The appellants argue that because applicable statutes provide for a right of protest as to a proposed improvement on a front footage basis, section 9-676, A.R.S., that therefore the cost of improvements must be assessed on a front footage basis. This seems to us to be a complete non sequitur. The right of protest is "* * * but a statutory privilege * * *," and not an inherent right, Stone v. City of Jefferson, 317 Mo. 1, 293 S.W. 780, 52 A.L.R. 879 (1927). Because the protest right is given at preliminary stages of the proceeding in question, when the detailed process of estimating the benefits to be received by the particular properties would not have been completed, it is understandable that the right of protest should be granted on a front footage basis. That it has anything to do with the subsequent statute providing for the apportionment of the costs of the improvement is an argument that this court has not been able to follow. There is no citation of authority and the contention is rejected.
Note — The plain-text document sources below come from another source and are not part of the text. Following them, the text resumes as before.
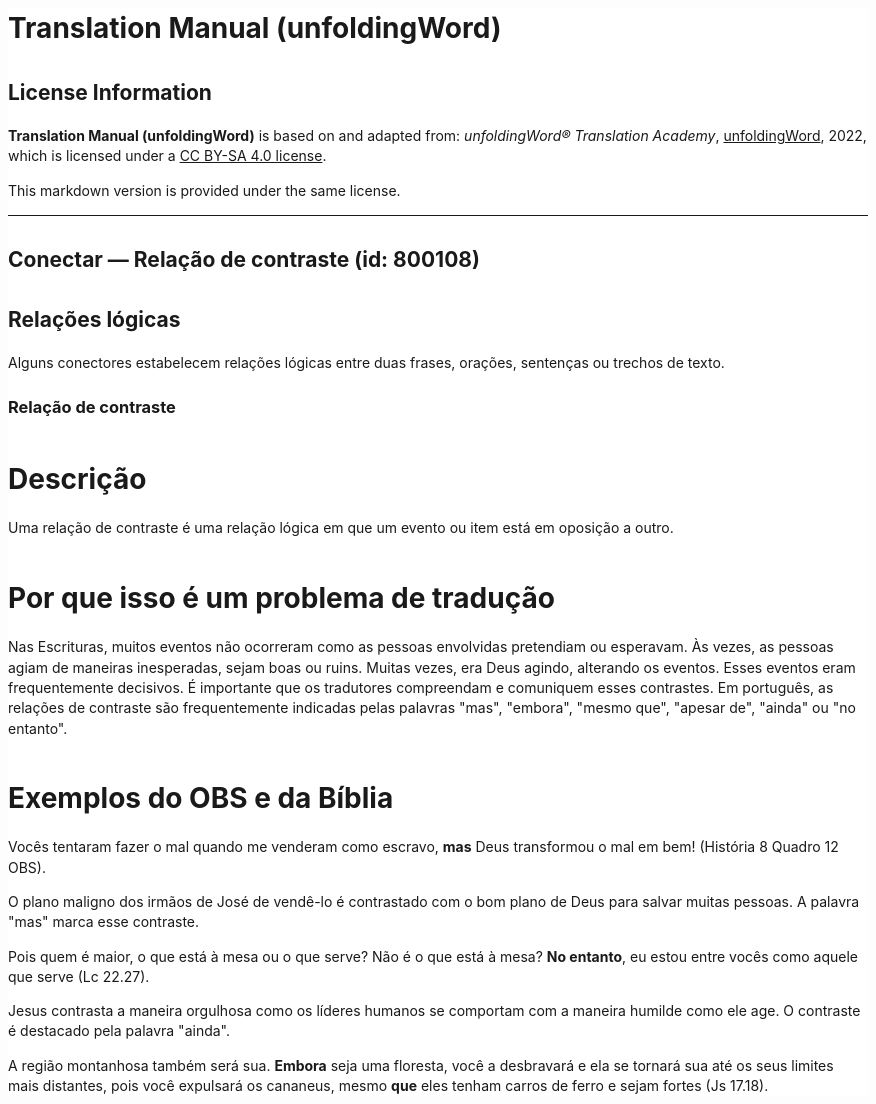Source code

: # Translation Manual (unfoldingWord)

## License Information

**Translation Manual (unfoldingWord)** is based on and adapted from: _unfoldingWord® Translation Academy_, [unfoldingWord](https://unfoldingword.org/utw), 2022, which is licensed under a [CC BY-SA 4.0 license](https://creativecommons.org/licenses/by-sa/4.0/legalcode.en).

This markdown version is provided under the same license.



--------------------------------

## Conectar — Relação de contraste (id: 800108)

Relações lógicas
----------------

Alguns conectores estabelecem relações lógicas entre duas frases, orações, sentenças ou trechos de texto.

### Relação de contraste

Descrição
=========

Uma relação de contraste é uma relação lógica em que um evento ou item está em oposição a outro.

Por que isso é um problema de tradução
======================================

Nas Escrituras, muitos eventos não ocorreram como as pessoas envolvidas pretendiam ou esperavam. Às vezes, as pessoas agiam de maneiras inesperadas, sejam boas ou ruins. Muitas vezes, era Deus agindo, alterando os eventos. Esses eventos eram frequentemente decisivos. É importante que os tradutores compreendam e comuniquem esses contrastes. Em português, as relações de contraste são frequentemente indicadas pelas palavras "mas", "embora", "mesmo que", "apesar de", "ainda" ou "no entanto".

Exemplos do OBS e da Bíblia
===========================

Vocês tentaram fazer o mal quando me venderam como escravo, **mas** Deus transformou o mal em bem! (História 8 Quadro 12 OBS).

O plano maligno dos irmãos de José de vendê\-lo é contrastado com o bom plano de Deus para salvar muitas pessoas. A palavra "mas" marca esse contraste.

Pois quem é maior, o que está à mesa ou o que serve? Não é o que está à mesa? **No entanto**, eu estou entre vocês como aquele que serve (Lc 22\.27\).

Jesus contrasta a maneira orgulhosa como os líderes humanos se comportam com a maneira humilde como ele age. O contraste é destacado pela palavra "ainda".

A região montanhosa também será sua. **Embora** seja uma floresta, você a desbravará e ela se tornará sua até os seus limites mais distantes, pois você expulsará os cananeus, mesmo **que** eles tenham carros de ferro e sejam fortes (Js 17\.18\).
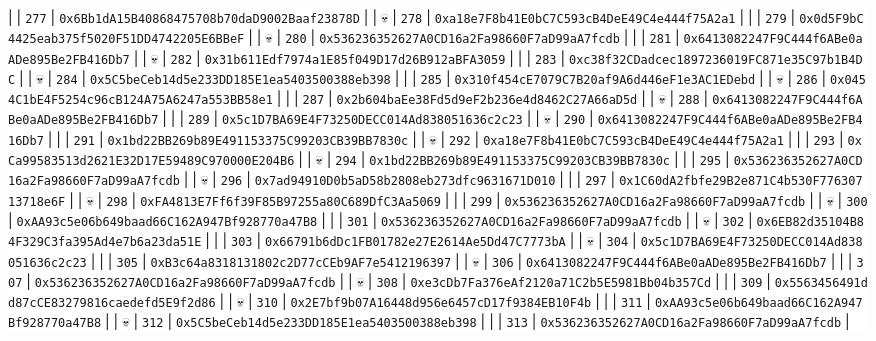 |  | `277` | `0x6Bb1dA15B40868475708b70daD9002Baaf23878D` |
| 💀 | `278` | `0xa18e7F8b41E0bC7C593cB4DeE49C4e444f75A2a1` |
|  | `279` | `0x0d5F9bC4425eab375f5020F51DD4742205E6BBeF` |
| 💀 | `280` | `0x536236352627A0CD16a2Fa98660F7aD99aA7fcdb` |
|  | `281` | `0x6413082247F9C444f6ABe0aADe895Be2FB416Db7` |
| 💀 | `282` | `0x31b611Edf7974a1E85f049D17d26B912aBFA3059` |
|  | `283` | `0xc38f32CDadcec1897236019FC871e35C97b1B4DC` |
| 💀 | `284` | `0x5C5beCeb14d5e233DD185E1ea5403500388eb398` |
|  | `285` | `0x310f454cE7079C7B20af9A6d446eF1e3AC1EDebd` |
| 💀 | `286` | `0x0454C1bE4F5254c96cB124A75A6247a553BB58e1` |
|  | `287` | `0x2b604baEe38Fd5d9eF2b236e4d8462C27A66aD5d` |
| 💀 | `288` | `0x6413082247F9C444f6ABe0aADe895Be2FB416Db7` |
|  | `289` | `0x5c1D7BA69E4F73250DECC014Ad838051636c2c23` |
| 💀 | `290` | `0x6413082247F9C444f6ABe0aADe895Be2FB416Db7` |
|  | `291` | `0x1bd22BB269b89E491153375C99203CB39BB7830c` |
| 💀 | `292` | `0xa18e7F8b41E0bC7C593cB4DeE49C4e444f75A2a1` |
|  | `293` | `0xCa99583513d2621E32D17E59489C970000E204B6` |
| 💀 | `294` | `0x1bd22BB269b89E491153375C99203CB39BB7830c` |
|  | `295` | `0x536236352627A0CD16a2Fa98660F7aD99aA7fcdb` |
| 💀 | `296` | `0x7ad94910D0b5aD58b2808eb273dfc9631671D010` |
|  | `297` | `0x1C60dA2fbfe29B2e871C4b530F77630713718e6F` |
| 💀 | `298` | `0xFA4813E7Ff6f39F85B97255a80C689DfC3Aa5069` |
|  | `299` | `0x536236352627A0CD16a2Fa98660F7aD99aA7fcdb` |
| 💀 | `300` | `0xAA93c5e06b649baad66C162A947Bf928770a47B8` |
|  | `301` | `0x536236352627A0CD16a2Fa98660F7aD99aA7fcdb` |
| 💀 | `302` | `0x6EB82d35104B84F329C3fa395Ad4e7b6a23da51E` |
|  | `303` | `0x66791b6dDc1FB01782e27E2614Ae5Dd47C7773bA` |
| 💀 | `304` | `0x5c1D7BA69E4F73250DECC014Ad838051636c2c23` |
|  | `305` | `0xB3c64a8318131802c2D77cCEb9AF7e5412196397` |
| 💀 | `306` | `0x6413082247F9C444f6ABe0aADe895Be2FB416Db7` |
|  | `307` | `0x536236352627A0CD16a2Fa98660F7aD99aA7fcdb` |
| 💀 | `308` | `0xe3cDb7Fa376eAf2120a71C2b5E5981Bb04b357Cd` |
|  | `309` | `0x5563456491dd87cCE83279816caedefd5E9f2d86` |
| 💀 | `310` | `0x2E7bf9b07A16448d956e6457cD17f9384EB10F4b` |
|  | `311` | `0xAA93c5e06b649baad66C162A947Bf928770a47B8` |
| 💀 | `312` | `0x5C5beCeb14d5e233DD185E1ea5403500388eb398` |
|  | `313` | `0x536236352627A0CD16a2Fa98660F7aD99aA7fcdb` |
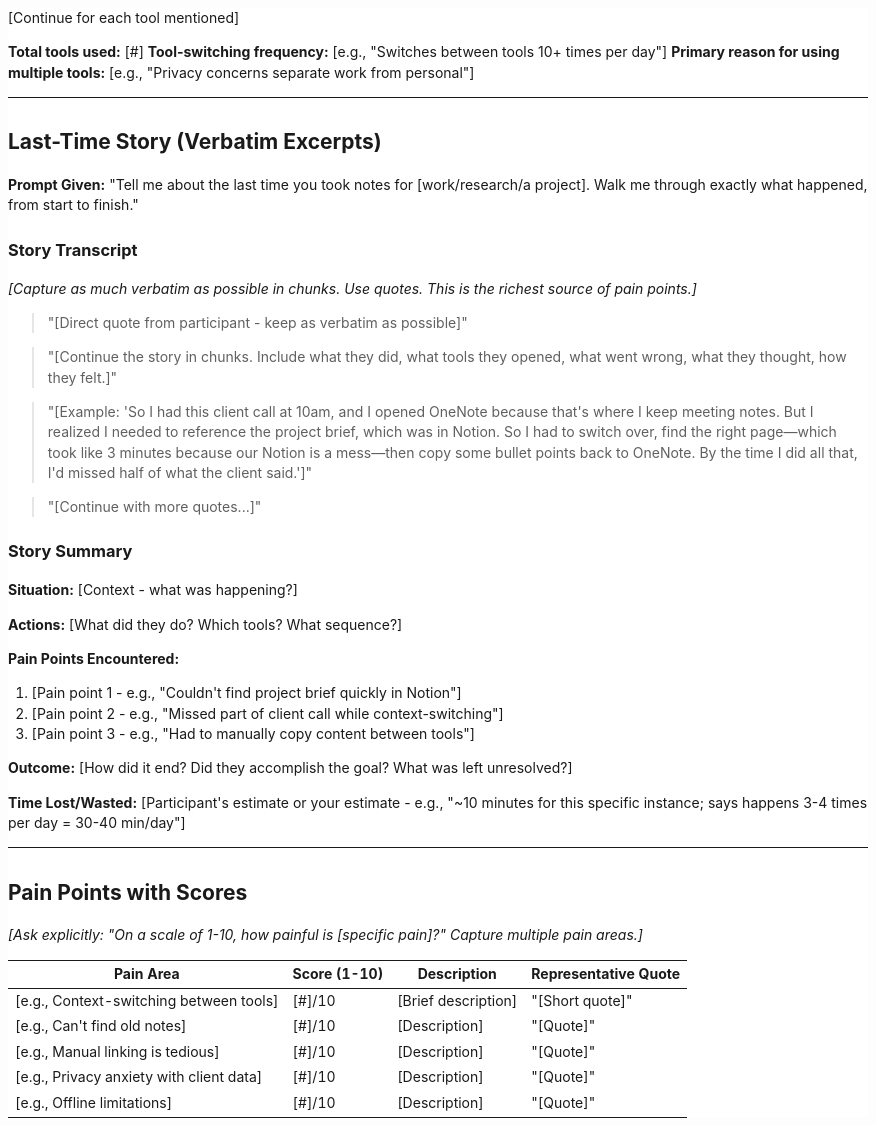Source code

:[Continue for each tool mentioned]

**Total tools used:** [#]
**Tool-switching frequency:** [e.g., "Switches between tools 10+ times per day"]
**Primary reason for using multiple tools:** [e.g., "Privacy concerns separate work from personal"]

---

## Last-Time Story (Verbatim Excerpts)

**Prompt Given:**
"Tell me about the last time you took notes for [work/research/a project]. Walk me through exactly what happened, from start to finish."

### Story Transcript

*[Capture as much verbatim as possible in chunks. Use quotes. This is the richest source of pain points.]*

> "[Direct quote from participant - keep as verbatim as possible]"

> "[Continue the story in chunks. Include what they did, what tools they opened, what went wrong, what they thought, how they felt.]"

> "[Example: 'So I had this client call at 10am, and I opened OneNote because that's where I keep meeting notes. But I realized I needed to reference the project brief, which was in Notion. So I had to switch over, find the right page—which took like 3 minutes because our Notion is a mess—then copy some bullet points back to OneNote. By the time I did all that, I'd missed half of what the client said.']"

> "[Continue with more quotes...]"

### Story Summary

**Situation:** [Context - what was happening?]

**Actions:** [What did they do? Which tools? What sequence?]

**Pain Points Encountered:**
1. [Pain point 1 - e.g., "Couldn't find project brief quickly in Notion"]
2. [Pain point 2 - e.g., "Missed part of client call while context-switching"]
3. [Pain point 3 - e.g., "Had to manually copy content between tools"]

**Outcome:** [How did it end? Did they accomplish the goal? What was left unresolved?]

**Time Lost/Wasted:** [Participant's estimate or your estimate - e.g., "~10 minutes for this specific instance; says happens 3-4 times per day = 30-40 min/day"]

---

## Pain Points with Scores

*[Ask explicitly: "On a scale of 1-10, how painful is [specific pain]?" Capture multiple pain areas.]*

| Pain Area | Score (1-10) | Description | Representative Quote |
|-----------|--------------|-------------|----------------------|
| [e.g., Context-switching between tools] | [#]/10 | [Brief description] | "[Short quote]" |
| [e.g., Can't find old notes] | [#]/10 | [Description] | "[Quote]" |
| [e.g., Manual linking is tedious] | [#]/10 | [Description] | "[Quote]" |
| [e.g., Privacy anxiety with client data] | [#]/10 | [Description] | "[Quote]" |
| [e.g., Offline limitations] | [#]/10 | [Description] | "[Quote]" |
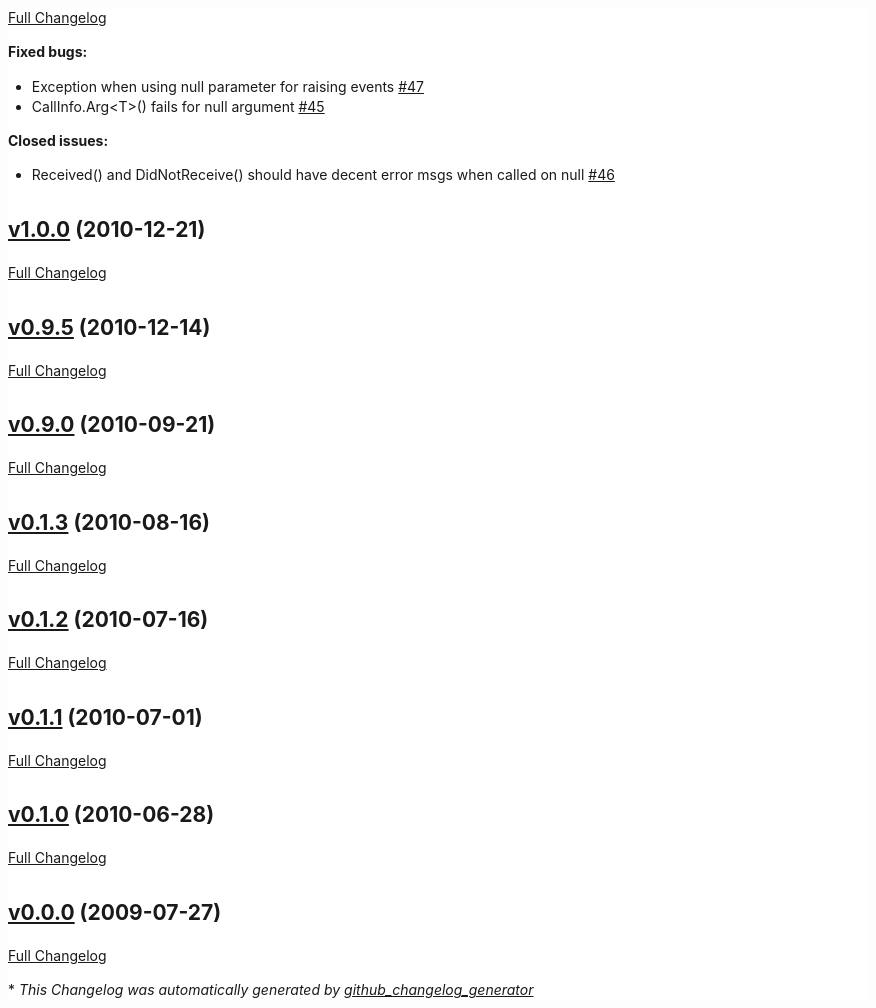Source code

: [Full Changelog](https://github.com/nsubstitute/nsubstitute/compare/v1.0.0...v1.1.0)

**Fixed bugs:**

- Exception when using null parameter for raising events [\#47](https://github.com/nsubstitute/NSubstitute/issues/47)
- CallInfo.Arg\<T\>\(\) fails for null argument [\#45](https://github.com/nsubstitute/NSubstitute/issues/45)

**Closed issues:**

- Received\(\) and DidNotReceive\(\) should have decent error msgs when called on null [\#46](https://github.com/nsubstitute/NSubstitute/issues/46)

## [v1.0.0](https://github.com/nsubstitute/nsubstitute/tree/v1.0.0) (2010-12-21)

[Full Changelog](https://github.com/nsubstitute/nsubstitute/compare/v0.9.5...v1.0.0)

## [v0.9.5](https://github.com/nsubstitute/nsubstitute/tree/v0.9.5) (2010-12-14)

[Full Changelog](https://github.com/nsubstitute/nsubstitute/compare/v0.9.0...v0.9.5)

## [v0.9.0](https://github.com/nsubstitute/nsubstitute/tree/v0.9.0) (2010-09-21)

[Full Changelog](https://github.com/nsubstitute/nsubstitute/compare/v0.1.3...v0.9.0)

## [v0.1.3](https://github.com/nsubstitute/nsubstitute/tree/v0.1.3) (2010-08-16)

[Full Changelog](https://github.com/nsubstitute/nsubstitute/compare/v0.1.2...v0.1.3)

## [v0.1.2](https://github.com/nsubstitute/nsubstitute/tree/v0.1.2) (2010-07-16)

[Full Changelog](https://github.com/nsubstitute/nsubstitute/compare/v0.1.1...v0.1.2)

## [v0.1.1](https://github.com/nsubstitute/nsubstitute/tree/v0.1.1) (2010-07-01)

[Full Changelog](https://github.com/nsubstitute/nsubstitute/compare/v0.1.0...v0.1.1)

## [v0.1.0](https://github.com/nsubstitute/nsubstitute/tree/v0.1.0) (2010-06-28)

[Full Changelog](https://github.com/nsubstitute/nsubstitute/compare/v0.0.0...v0.1.0)

## [v0.0.0](https://github.com/nsubstitute/nsubstitute/tree/v0.0.0) (2009-07-27)

[Full Changelog](https://github.com/nsubstitute/nsubstitute/compare/b63bbd1eb8004a4c3a7ac1c48016ab3ce29bba89...v0.0.0)



\* *This Changelog was automatically generated by [github_changelog_generator](https://github.com/github-changelog-generator/github-changelog-generator)*
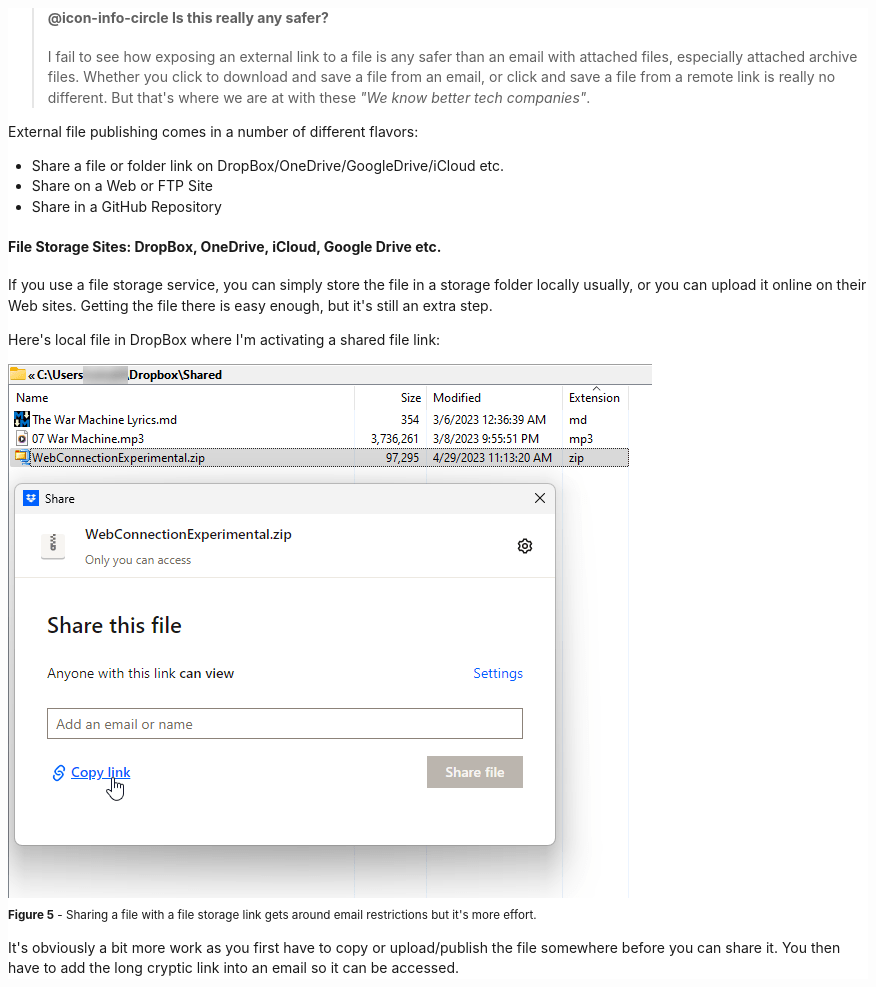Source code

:> #### @icon-info-circle Is this really any safer?
> I fail to see how exposing an external link to a file is any safer than an email with attached files, especially attached archive files. Whether you click to download and save a file from an email, or click and save a file from a remote link is really no different. But that's where we are at with these *"We know better tech companies"*.

External file publishing comes in a number of different flavors:

* Share a file or folder link on DropBox/OneDrive/GoogleDrive/iCloud etc.
* Share on a Web or FTP Site
* Share in a GitHub Repository 

#### File Storage Sites: DropBox, OneDrive, iCloud, Google Drive etc.
If you use a file storage service, you can simply store the file in a storage folder locally usually, or you can upload it online on their Web sites. Getting the file there is easy enough, but it's still an extra step.

Here's local file in DropBox where I'm activating a shared file link:

![](DropBoxShareLink.png)  
<small>**Figure 5** - Sharing a file with a file storage link gets around email restrictions but it's more effort.</small>

It's obviously a bit more work as you first have to copy or upload/publish the file somewhere before you can share it. You then have to add the long cryptic link into an email so it can be accessed.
The appellants have cited no authority whatsoever bearing upon their assertion that the policy used is a violation of due process and equal protection clauses of federal and state constitutions. The argument is made that zoning classifications are changed from time to time and that to use zoning as an absolute standard would be capricious. The record fails to disclose that zoning classifications are used as rigid standards and we are unable to assist the appellants by judicial notice. It seems to be common sense to this court that the zoning of property has some bearing upon the benefits to be received from public improvements such as those under discussion. In the absence of any evidence that the policy used by the city does not have reasonable relationship to the differences in benefit that the variously zoned property would receive from an improvement such as this, we have no hesitancy in *212 rejecting the contention that the subject policy violates constitutional mandates.
Judgments affirmed.
KRUCKER, C.J., and HATHAWAY, J., concur.